French President Emmanuel Macron earlier this week said in Paris that 8 French nationals had died on Caribbean islands flying the French flag, but the number was later cut by half by Prime Minister Edouard Philippe.
Predictions and expectations are that the death toll will rise with time.
No gender bias…
Hurricanes, tropical storms and related depressions visit the wider Caribbean region throughout the annual Atlantic Hurricane Season that hits a high point between August and September.
The Category 5 systems especially hit in the warmer Caribbean Sea and the Gulf of Mexico - including the Florida Strait and several U.S. coastal states - leaving long and lasting trails of damage, but some luckily changing course or weakening before landfall.
With only two weather seasons characterized by rain and sun, hurricanes and tropical storms in the region are annually pre-christened with male and female names by the haloed and hallowed weather trackers at the U.S. National Hurricane Centre in Miami.

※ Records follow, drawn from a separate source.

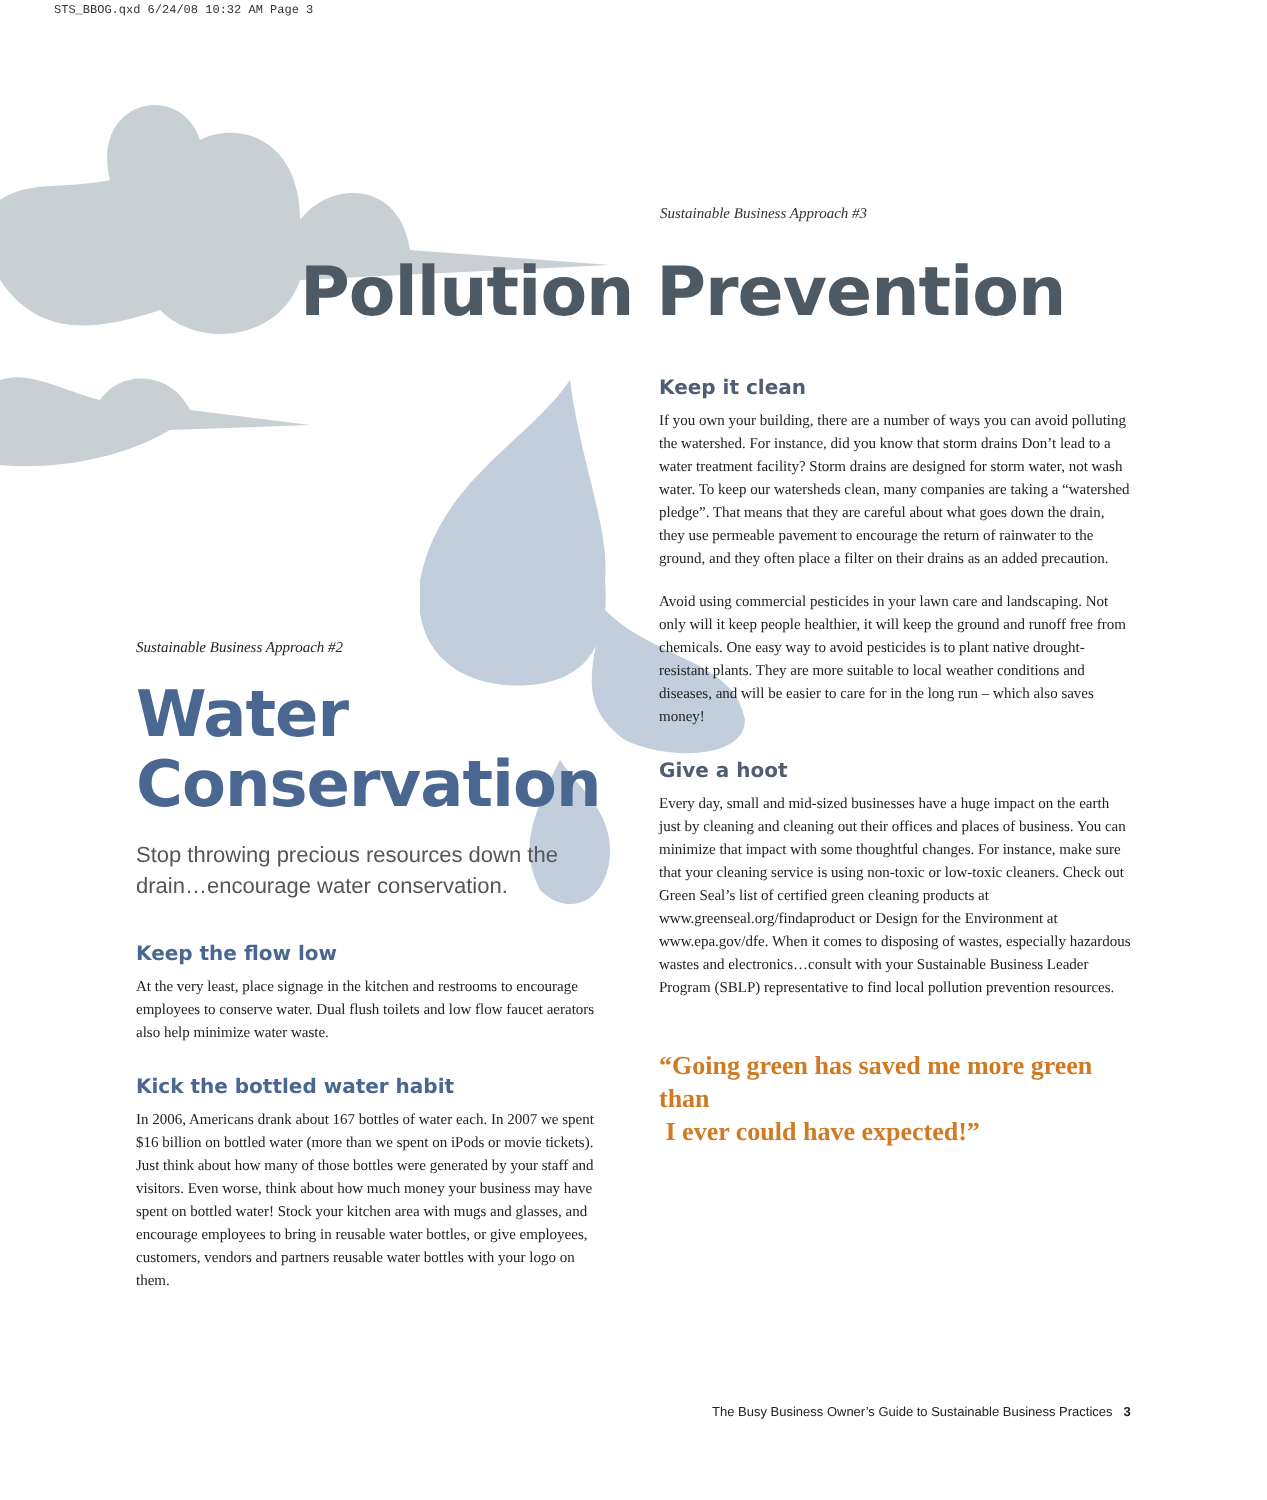STS_BBOG.qxd 6/24/08 10:32 AM Page 3
Sustainable Business Approach #3
Pollution Prevention
Sustainable Business Approach #2
Water
Conservation
Stop throwing precious resources down the drain…encourage water conservation.
Keep the flow low
At the very least, place signage in the kitchen and restrooms to encourage employees to conserve water. Dual flush toilets and low flow faucet aerators also help minimize water waste.
Kick the bottled water habit
In 2006, Americans drank about 167 bottles of water each. In 2007 we spent $16 billion on bottled water (more than we spent on iPods or movie tickets). Just think about how many of those bottles were generated by your staff and visitors. Even worse, think about how much money your business may have spent on bottled water! Stock your kitchen area with mugs and glasses, and encourage employees to bring in reusable water bottles, or give employees, customers, vendors and partners reusable water bottles with your logo on them.
Keep it clean
If you own your building, there are a number of ways you can avoid polluting the watershed. For instance, did you know that storm drains Don’t lead to a water treatment facility? Storm drains are designed for storm water, not wash water. To keep our watersheds clean, many companies are taking a “watershed pledge”. That means that they are careful about what goes down the drain, they use permeable pavement to encourage the return of rainwater to the ground, and they often place a filter on their drains as an added precaution.
Avoid using commercial pesticides in your lawn care and landscaping. Not only will it keep people healthier, it will keep the ground and runoff free from chemicals. One easy way to avoid pesticides is to plant native drought-resistant plants. They are more suitable to local weather conditions and diseases, and will be easier to care for in the long run – which also saves money!
Give a hoot
Every day, small and mid-sized businesses have a huge impact on the earth just by cleaning and cleaning out their offices and places of business. You can minimize that impact with some thoughtful changes. For instance, make sure that your cleaning service is using non-toxic or low-toxic cleaners. Check out Green Seal’s list of certified green cleaning products at www.greenseal.org/findaproduct or Design for the Environment at www.epa.gov/dfe. When it comes to disposing of wastes, especially hazardous wastes and electronics…consult with your Sustainable Business Leader Program (SBLP) representative to find local pollution prevention resources.
“Going green has saved me more green than
I ever could have expected!”
The Busy Business Owner’s Guide to Sustainable Business Practices 3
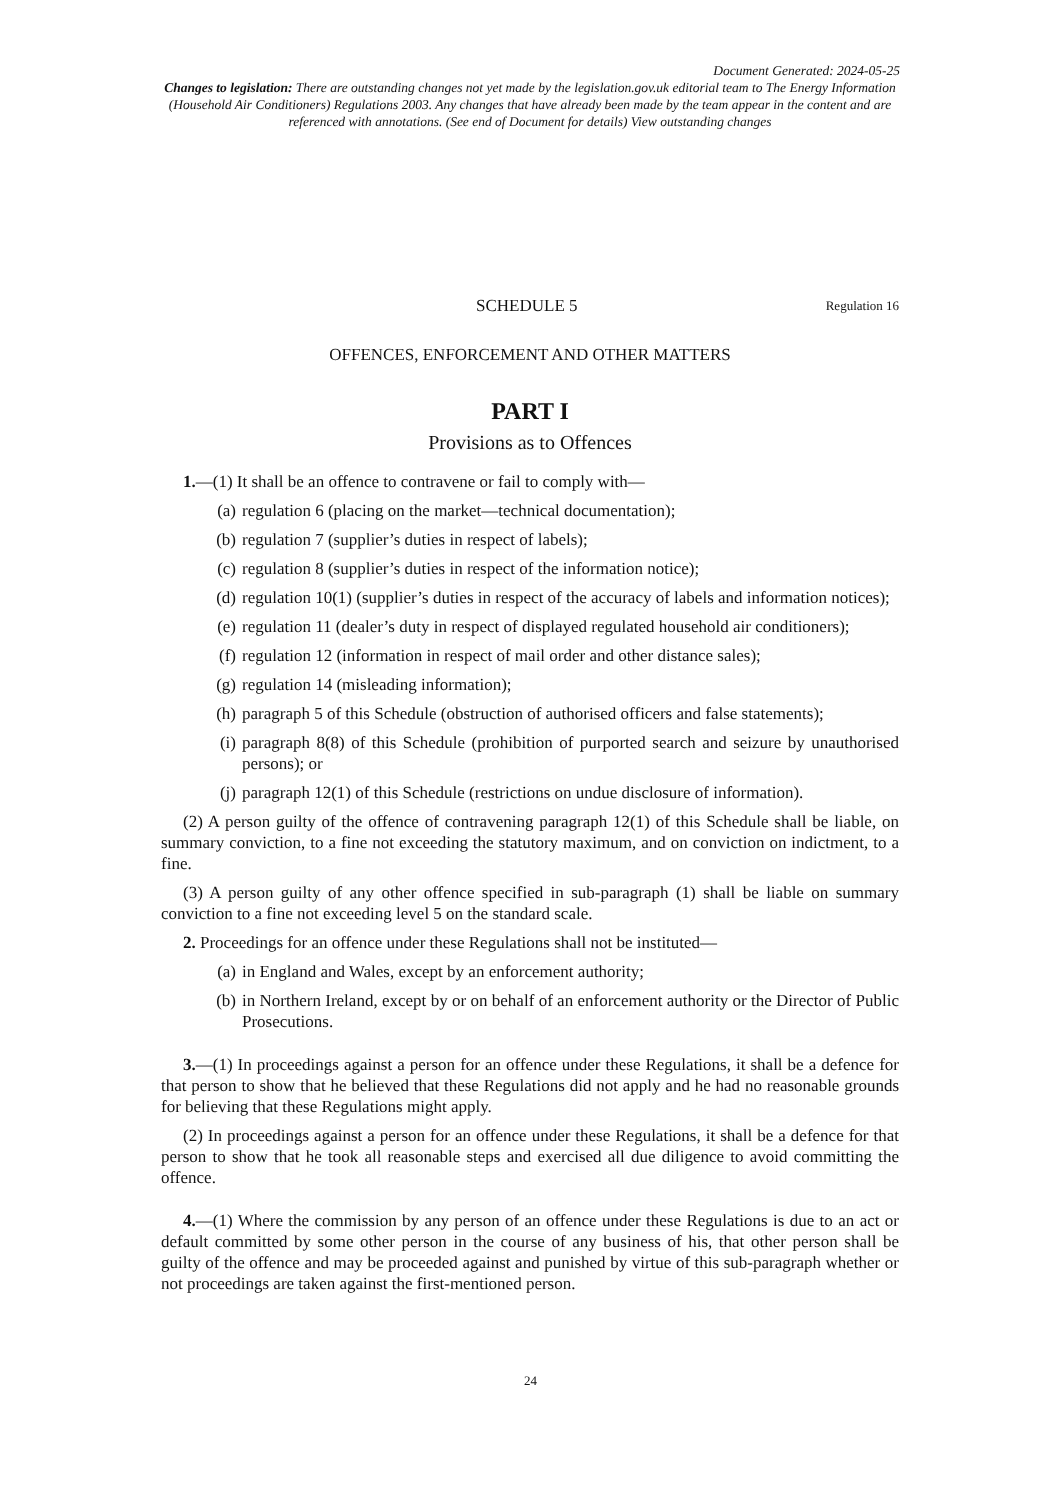Document Generated: 2024-05-25
Changes to legislation: There are outstanding changes not yet made by the legislation.gov.uk editorial team to The Energy Information (Household Air Conditioners) Regulations 2003. Any changes that have already been made by the team appear in the content and are referenced with annotations. (See end of Document for details) View outstanding changes
SCHEDULE 5 Regulation 16
OFFENCES, ENFORCEMENT AND OTHER MATTERS
PART I
Provisions as to Offences
1.—(1) It shall be an offence to contravene or fail to comply with—
(a) regulation 6 (placing on the market—technical documentation);
(b) regulation 7 (supplier’s duties in respect of labels);
(c) regulation 8 (supplier’s duties in respect of the information notice);
(d) regulation 10(1) (supplier’s duties in respect of the accuracy of labels and information notices);
(e) regulation 11 (dealer’s duty in respect of displayed regulated household air conditioners);
(f) regulation 12 (information in respect of mail order and other distance sales);
(g) regulation 14 (misleading information);
(h) paragraph 5 of this Schedule (obstruction of authorised officers and false statements);
(i) paragraph 8(8) of this Schedule (prohibition of purported search and seizure by unauthorised persons); or
(j) paragraph 12(1) of this Schedule (restrictions on undue disclosure of information).
(2) A person guilty of the offence of contravening paragraph 12(1) of this Schedule shall be liable, on summary conviction, to a fine not exceeding the statutory maximum, and on conviction on indictment, to a fine.
(3) A person guilty of any other offence specified in sub-paragraph (1) shall be liable on summary conviction to a fine not exceeding level 5 on the standard scale.
2. Proceedings for an offence under these Regulations shall not be instituted—
(a) in England and Wales, except by an enforcement authority;
(b) in Northern Ireland, except by or on behalf of an enforcement authority or the Director of Public Prosecutions.
3.—(1) In proceedings against a person for an offence under these Regulations, it shall be a defence for that person to show that he believed that these Regulations did not apply and he had no reasonable grounds for believing that these Regulations might apply.
(2) In proceedings against a person for an offence under these Regulations, it shall be a defence for that person to show that he took all reasonable steps and exercised all due diligence to avoid committing the offence.
4.—(1) Where the commission by any person of an offence under these Regulations is due to an act or default committed by some other person in the course of any business of his, that other person shall be guilty of the offence and may be proceeded against and punished by virtue of this sub-paragraph whether or not proceedings are taken against the first-mentioned person.
24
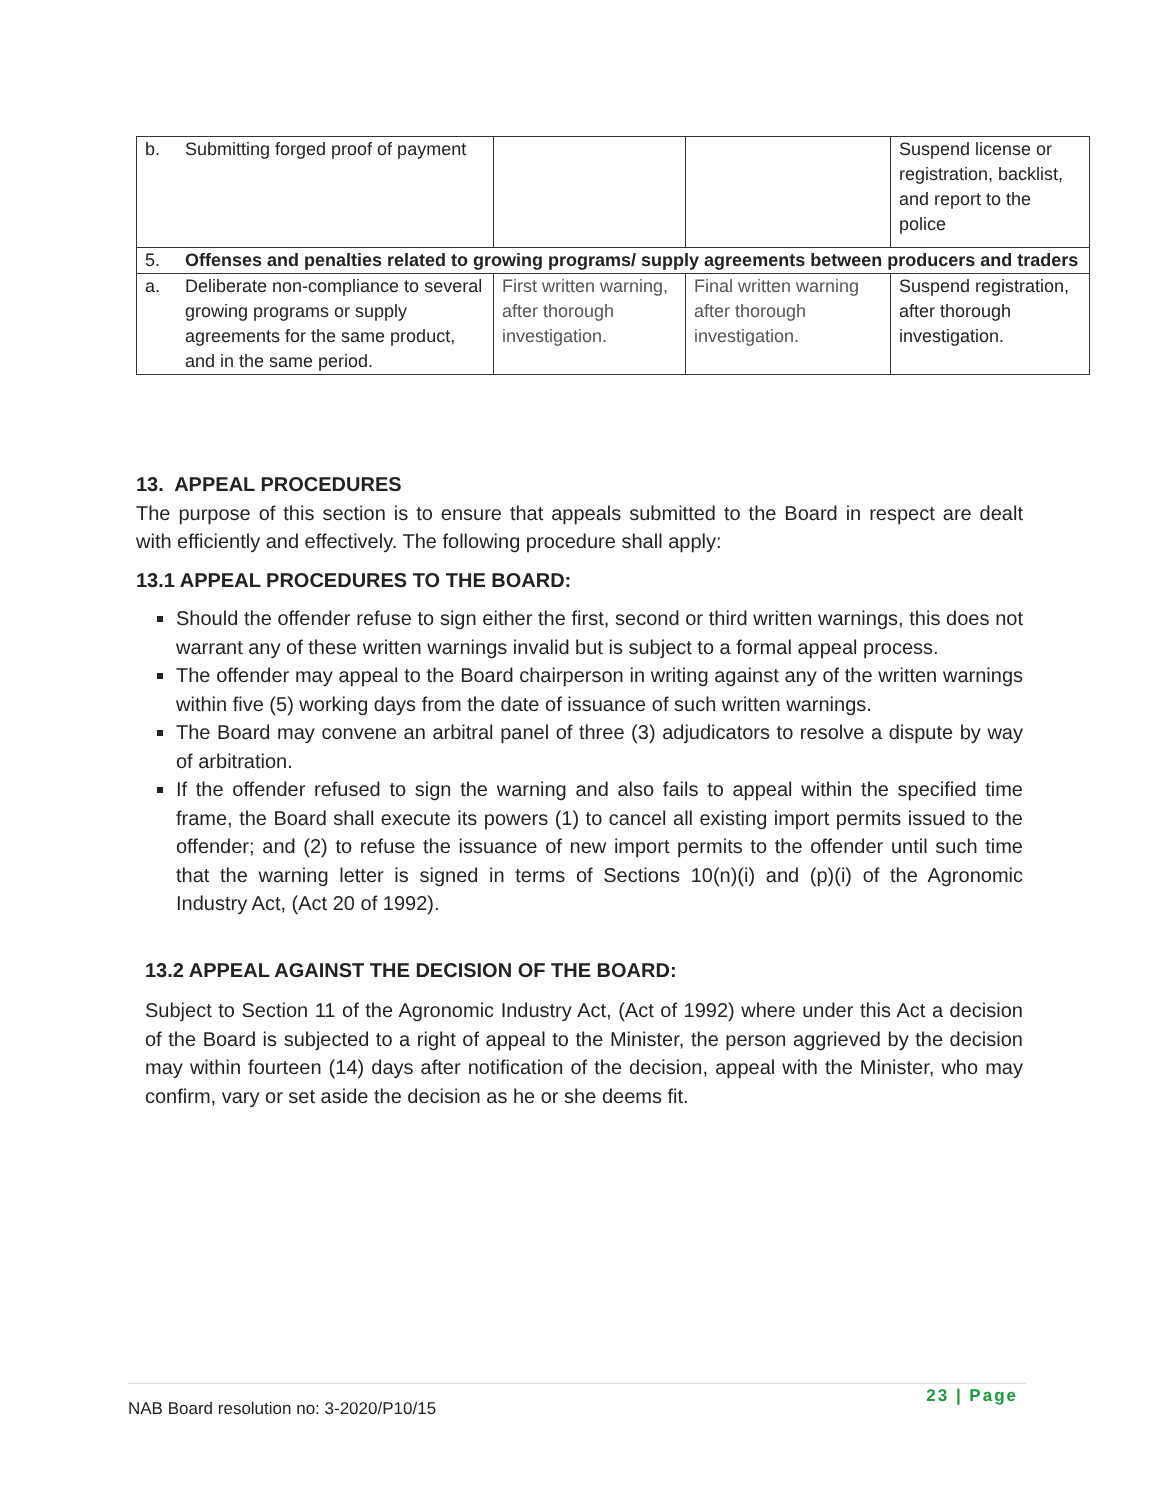| b. | Submitting forged proof of payment | | | Suspend license or registration, backlist, and report to the police |
| 5. | Offenses and penalties related to growing programs/ supply agreements between producers and traders | | | |
| a. | Deliberate non-compliance to several growing programs or supply agreements for the same product, and in the same period. | First written warning, after thorough investigation. | Final written warning after thorough investigation. | Suspend registration, after thorough investigation. |
13. APPEAL PROCEDURES
The purpose of this section is to ensure that appeals submitted to the Board in respect are dealt with efficiently and effectively. The following procedure shall apply:
13.1 APPEAL PROCEDURES TO THE BOARD:
Should the offender refuse to sign either the first, second or third written warnings, this does not warrant any of these written warnings invalid but is subject to a formal appeal process.
The offender may appeal to the Board chairperson in writing against any of the written warnings within five (5) working days from the date of issuance of such written warnings.
The Board may convene an arbitral panel of three (3) adjudicators to resolve a dispute by way of arbitration.
If the offender refused to sign the warning and also fails to appeal within the specified time frame, the Board shall execute its powers (1) to cancel all existing import permits issued to the offender; and (2) to refuse the issuance of new import permits to the offender until such time that the warning letter is signed in terms of Sections 10(n)(i) and (p)(i) of the Agronomic Industry Act, (Act 20 of 1992).
13.2 APPEAL AGAINST THE DECISION OF THE BOARD:
Subject to Section 11 of the Agronomic Industry Act, (Act of 1992) where under this Act a decision of the Board is subjected to a right of appeal to the Minister, the person aggrieved by the decision may within fourteen (14) days after notification of the decision, appeal with the Minister, who may confirm, vary or set aside the decision as he or she deems fit.
NAB Board resolution no: 3-2020/P10/15
23 | Page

But whether named Allen or Wilma, David or Isabel, Gilbert or Janet, Hugo or Rita, Ivan or Irma, there’s no gender bias in the damage they have wreaked across the region in the past century.
Counting the costs
In Antigua and Barbuda where Irma wreaked havoc, Prime Minister Gaston Browne says the island will need at least US$70 million to start its recovery effort.
He got early reasons to be thankful after Venezuela’s President Nicolas Maduro responded positively to a direct all for help and dispatched an armed forces aircraft with 40 volunteers carrying 10 tons of food, water, medical and other emergency supplies.
Venezuelan aircraft have also continued to deliver supplies, particularly for devastated Barbuda, with stops in other unaffected islands, including Saint Lucia, to collect additional supplies, including water.
But with relief efforts continuing in affected islands and assistance being garnered on unaffected ones, no sum can yet be added to cover the continuing widespread in the string of dozens of tiny British, French, Dutch and U.S.-controlled, overseas territories, departments, regions and other non-independent islands in the northern Caribbean Antillean chain, most of which are popular tourism destinations.
Largely spared, Puerto Rico is still counting its costs too, as are the Dominican Republic and Haiti.
But as Irma inched closer to Cuba, The Bahamas and Florida started feeling the pressures of the rising tides – and similar rising tides of anxiety and uncertainty.
Before Irma arrived, Cuba had evacuated over 700,000 residents and over 10,000 tourists either left the island or had been moved to safer locations, while 6 million had been ordered to evacuate from Miami and other parts of Florida in Irma’s path.
Having wreaked some havoc on all the islands in its path and swirling over northern Cuba, Irma is also quickly heading for Florida, followed by Jose - expected to make landfall by Saturday and with Irma’s earlier victims also in its path.
However, even without Jose’s help, Irma – the most potent Atlantic hurricane ever recorded – is already rewriting the records, early becoming the longest-lasting Category 5 hurricane ever to pay an unwelcome visit to the world-famous, globally popular Caribbean island tourism destinations.